Transcribe each entry below exactly. Pictures do not go in the copy.
....
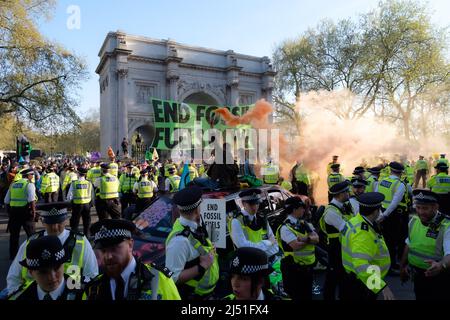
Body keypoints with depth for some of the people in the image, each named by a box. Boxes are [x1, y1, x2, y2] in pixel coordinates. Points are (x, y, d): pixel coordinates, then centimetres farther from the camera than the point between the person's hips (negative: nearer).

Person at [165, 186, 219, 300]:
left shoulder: (195, 225, -9)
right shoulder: (180, 240, -31)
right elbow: (173, 278, -27)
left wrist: (210, 251, -9)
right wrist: (202, 267, -26)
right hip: (191, 296, -7)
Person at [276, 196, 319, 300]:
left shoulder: (305, 224, 7)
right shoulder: (285, 227, -17)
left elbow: (316, 239, -4)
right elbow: (296, 245, -27)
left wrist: (306, 239, -24)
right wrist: (310, 239, -9)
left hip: (308, 266, 7)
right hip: (294, 268, -7)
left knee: (308, 295, 20)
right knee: (296, 296, 6)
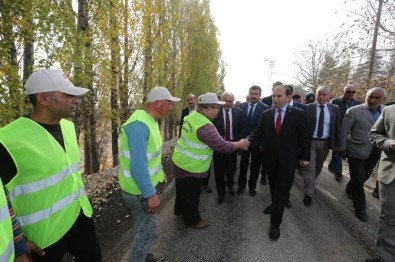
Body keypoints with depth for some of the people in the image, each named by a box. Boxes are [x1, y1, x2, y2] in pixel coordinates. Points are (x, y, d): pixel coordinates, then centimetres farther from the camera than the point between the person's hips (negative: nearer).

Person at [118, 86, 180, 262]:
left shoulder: (150, 121, 5)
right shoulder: (139, 125, -28)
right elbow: (138, 166, -31)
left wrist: (161, 173, 18)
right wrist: (150, 194, -27)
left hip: (145, 183, 10)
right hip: (138, 189, -10)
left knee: (143, 225, 26)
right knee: (149, 230, 5)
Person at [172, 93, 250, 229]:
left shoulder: (193, 115, -1)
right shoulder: (205, 127, -30)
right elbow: (222, 145, -26)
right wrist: (240, 144, -10)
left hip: (180, 161, 9)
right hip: (190, 167, -9)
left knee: (183, 190, 29)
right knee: (191, 194, 13)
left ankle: (180, 209, 51)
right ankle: (193, 220, 35)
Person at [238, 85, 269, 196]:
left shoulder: (265, 108, -11)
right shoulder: (242, 106, -1)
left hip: (257, 142, -2)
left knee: (255, 166, 15)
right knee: (243, 164, 16)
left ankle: (252, 186, 35)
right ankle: (241, 184, 36)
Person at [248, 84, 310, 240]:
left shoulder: (298, 114, -8)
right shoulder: (266, 114, -1)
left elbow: (305, 137, -3)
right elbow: (258, 132, -5)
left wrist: (305, 157, -2)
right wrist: (247, 140, -24)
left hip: (287, 159, -3)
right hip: (271, 158, 3)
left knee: (282, 191, 3)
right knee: (274, 187, 21)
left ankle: (275, 223, 14)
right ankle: (275, 203, 48)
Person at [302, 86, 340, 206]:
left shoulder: (334, 109, 1)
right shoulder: (308, 108, -7)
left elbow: (336, 127, 3)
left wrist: (336, 143, -1)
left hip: (325, 143, 4)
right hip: (310, 142, -3)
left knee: (318, 167, 21)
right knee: (309, 167, -2)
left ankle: (310, 183, 46)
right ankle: (308, 193, 8)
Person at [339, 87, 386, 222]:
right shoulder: (353, 111, -13)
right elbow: (344, 131, -9)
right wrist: (342, 149, -7)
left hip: (374, 153, 5)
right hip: (356, 152, -4)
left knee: (364, 177, 21)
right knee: (358, 180, 6)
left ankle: (350, 189, 49)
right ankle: (360, 208, 21)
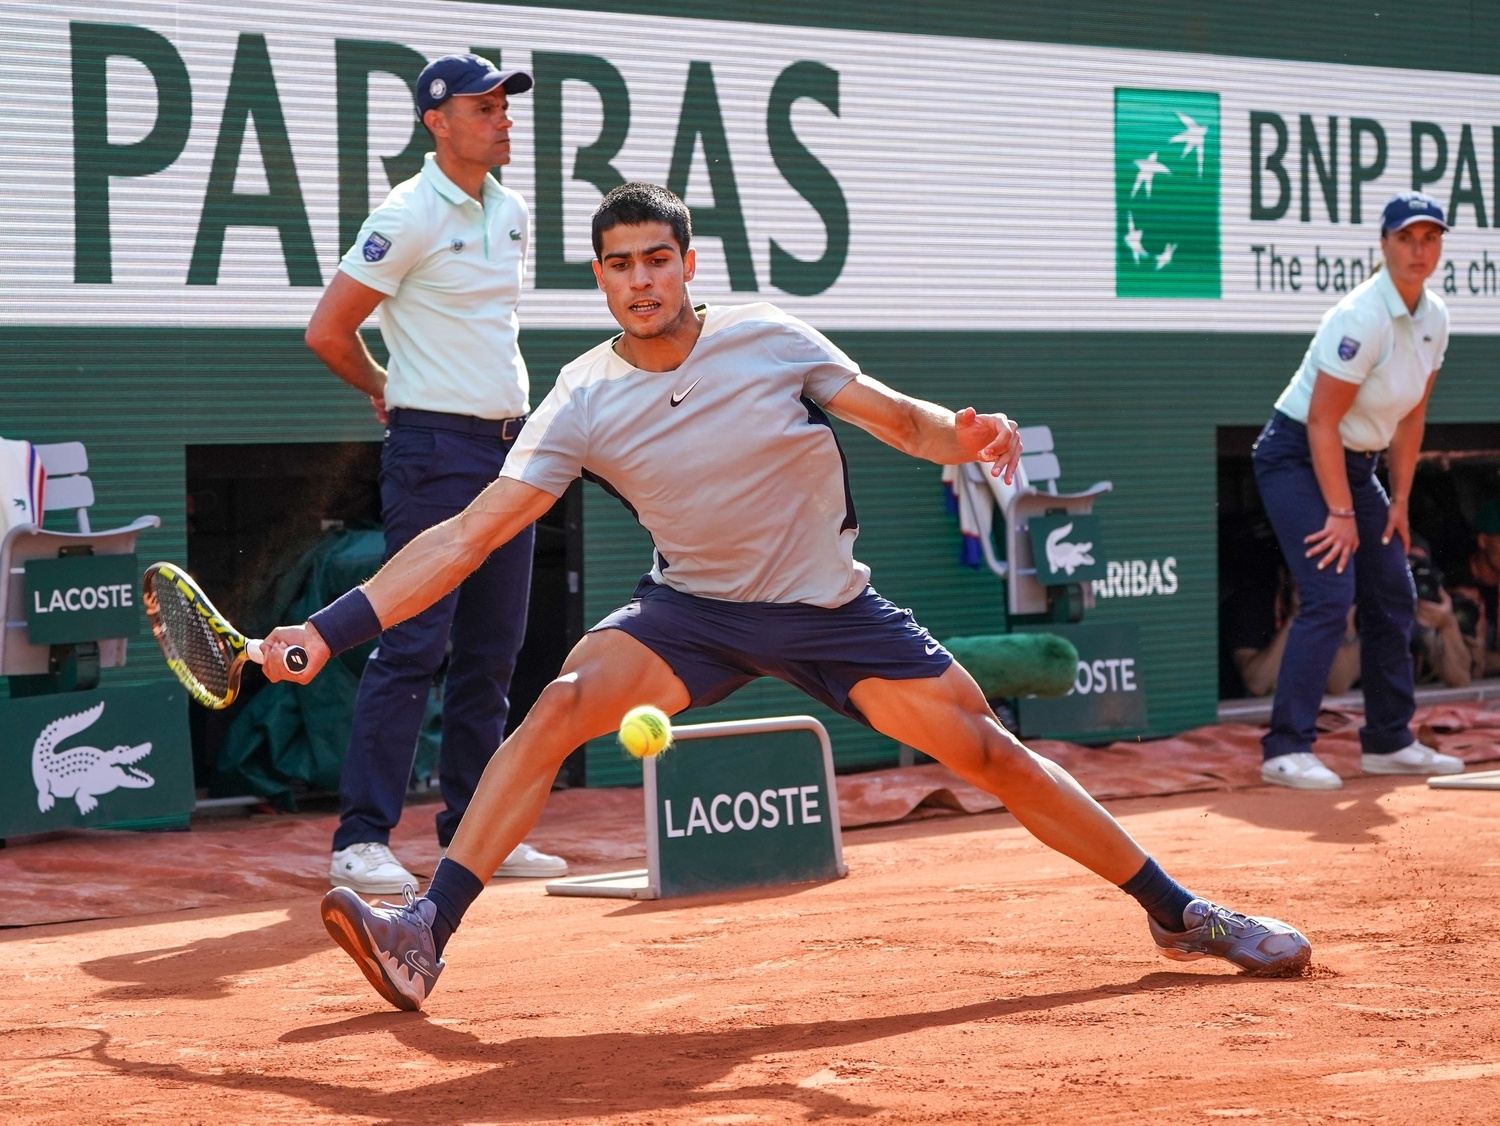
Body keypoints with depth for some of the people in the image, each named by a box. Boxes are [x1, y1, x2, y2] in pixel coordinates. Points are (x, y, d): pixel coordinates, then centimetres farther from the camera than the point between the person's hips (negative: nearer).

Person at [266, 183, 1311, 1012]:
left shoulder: (771, 340, -13)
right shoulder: (582, 405, -13)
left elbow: (896, 416, -5)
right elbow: (465, 536, -17)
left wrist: (962, 435, -29)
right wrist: (327, 632, -25)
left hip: (831, 607, 0)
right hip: (695, 609, 0)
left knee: (989, 750, -5)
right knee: (564, 702, -25)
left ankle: (1183, 914, 10)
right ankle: (424, 937, -27)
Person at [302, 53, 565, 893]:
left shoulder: (512, 212, 12)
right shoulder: (410, 218, -11)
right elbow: (328, 330, -8)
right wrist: (392, 392, 6)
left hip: (508, 445, 8)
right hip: (435, 452, -8)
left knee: (493, 650, 9)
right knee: (415, 643, -11)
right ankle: (362, 840, -9)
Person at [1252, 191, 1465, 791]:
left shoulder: (1434, 318, 2)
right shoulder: (1361, 319, -24)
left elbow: (1411, 416, 10)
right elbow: (1322, 421, -23)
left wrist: (1399, 501, 8)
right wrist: (1341, 513, -21)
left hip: (1355, 463, 9)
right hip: (1297, 457, -9)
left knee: (1393, 596, 9)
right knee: (1331, 593, -20)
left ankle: (1389, 742, 20)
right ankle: (1287, 749, -17)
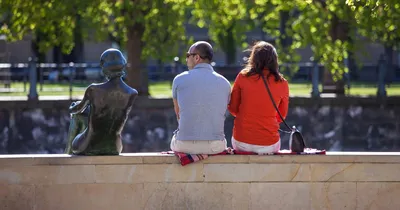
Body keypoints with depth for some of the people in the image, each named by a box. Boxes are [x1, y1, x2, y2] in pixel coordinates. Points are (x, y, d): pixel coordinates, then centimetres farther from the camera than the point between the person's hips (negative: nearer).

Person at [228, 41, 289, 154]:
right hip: (269, 146, -1)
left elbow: (232, 108, 4)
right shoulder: (282, 84, -3)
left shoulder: (243, 77, -4)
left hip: (241, 143, 1)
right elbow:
....
Result of this task:
Body keypoints with depth for some of the people in the image, each named by a box. Boxes are [x1, y1, x2, y2] in pixel coordinates. Points are (x, y, d): pixel coordinates, then centimetres farther from the camera than the point between the person's hips (negative: nearer).

Person at [165, 186, 219, 300]:
left shoulder: (195, 225, -9)
right shoulder: (180, 240, -31)
right elbow: (173, 278, -27)
left wrist: (210, 251, -9)
right wrist: (202, 267, -26)
right hip: (191, 296, -7)
Person at [276, 196, 319, 300]:
left shoulder: (305, 224, 7)
right shoulder: (285, 227, -17)
left elbow: (316, 239, -4)
right elbow: (296, 245, -27)
left wrist: (306, 239, -24)
right wrist: (310, 239, -9)
left hip: (308, 266, 7)
right hip: (294, 268, -7)
left knee: (308, 295, 20)
right knee: (296, 296, 6)
Body keypoints with depth for some of the people in the image, each named by a box. Boxes are [x1, y1, x2, y2] in pixel coordinates. Points are (x, y, d): pixel coordinates, then centimetres farther from the camera than the point between the person's hips (negative: nearer).

Person at [118, 86, 180, 262]:
left shoulder: (150, 121, 5)
right shoulder: (139, 125, -28)
right elbow: (138, 166, -31)
left wrist: (161, 173, 18)
right wrist: (150, 194, -27)
left hip: (145, 183, 10)
right hip: (138, 189, -10)
left knee: (143, 225, 26)
right knee: (149, 230, 5)
Person at [172, 93, 250, 229]:
left shoulder: (193, 115, -1)
right shoulder: (205, 127, -30)
right elbow: (222, 145, -26)
right wrist: (240, 144, -10)
left hip: (180, 161, 9)
right hip: (190, 167, -9)
left knee: (183, 190, 29)
right knee: (191, 194, 13)
left ankle: (180, 209, 51)
right ankle: (193, 220, 35)
Person at [238, 85, 269, 196]:
left shoulder: (265, 108, -11)
right shoulder: (242, 106, -1)
left hip: (257, 142, -2)
left knee: (255, 166, 15)
right knee: (243, 164, 16)
left ankle: (252, 186, 35)
right ankle: (241, 184, 36)
Person at [248, 84, 310, 240]:
left shoulder: (298, 114, -8)
right shoulder: (266, 114, -1)
left elbow: (305, 137, -3)
right elbow: (258, 132, -5)
left wrist: (305, 157, -2)
right wrist: (247, 140, -24)
left hip: (287, 159, -3)
right hip: (271, 158, 3)
left knee: (282, 191, 3)
right knee: (274, 187, 21)
left ankle: (275, 223, 14)
right ankle: (275, 203, 48)
Person at [302, 86, 340, 206]:
left shoulder: (334, 109, 1)
right shoulder: (308, 108, -7)
left elbow: (336, 127, 3)
left wrist: (336, 143, -1)
left hip: (325, 143, 4)
right hip: (310, 142, -3)
left knee: (318, 167, 21)
right knee: (309, 167, -2)
left ankle: (310, 183, 46)
right ankle: (308, 193, 8)
Person at [339, 87, 386, 222]:
right shoulder: (353, 111, -13)
right elbow: (344, 131, -9)
right wrist: (342, 149, -7)
left hip: (374, 153, 5)
right hip: (356, 152, -4)
left knee: (364, 177, 21)
right knee: (358, 180, 6)
left ankle: (350, 189, 49)
right ankle: (360, 208, 21)
Body keypoints with depth for some of the people in the image, each named by a box. Boxes are [x1, y1, x2, y2] in pixel coordinates. Points are (x, y, d): pixel coordinates, then centimetres farther from the camera than the point between the person's hips (negative: nearer).

Person at [266, 183, 1311, 1012]:
left shoulder: (771, 340, -13)
right shoulder: (582, 405, -13)
left elbow: (896, 416, -5)
right elbow: (465, 536, -17)
left wrist: (962, 435, -29)
right wrist: (327, 632, -25)
left hip: (831, 607, 0)
right hip: (695, 609, 0)
left knee: (989, 750, -5)
right knee: (564, 702, -25)
left ankle: (1183, 914, 10)
right ankle: (424, 937, -27)
Person at [302, 53, 565, 893]:
left shoulder: (512, 212, 12)
right shoulder: (410, 218, -11)
right elbow: (328, 330, -8)
right wrist: (392, 392, 6)
left hip: (508, 445, 8)
right hip: (435, 452, -8)
left knee: (493, 650, 9)
right knee: (415, 643, -11)
right ankle: (362, 840, -9)
Person at [1252, 191, 1465, 791]:
left shoulder: (1434, 318, 2)
right shoulder: (1361, 319, -24)
left elbow: (1411, 416, 10)
right elbow: (1322, 421, -23)
left wrist: (1399, 501, 8)
right wrist: (1341, 513, -21)
left hip: (1355, 463, 9)
right hip: (1297, 457, -9)
left knee: (1393, 596, 9)
right knee: (1331, 593, -20)
left ankle: (1389, 742, 20)
right ankle: (1287, 749, -17)
Body keypoints with depth for some of the people in the image, each named by a box. Boxes are [x1, y1, x2, y2] in pixel coordinates. Points are (x, y, d): pixel coordinates, then centimetres farther from the camera than the point between the person's hips (negative: nearer).

Person at [228, 41, 289, 154]:
right hip: (269, 146, -1)
left elbow: (232, 108, 4)
right shoulder: (282, 84, -3)
left shoulder: (243, 77, -4)
left hip: (241, 143, 1)
right elbow:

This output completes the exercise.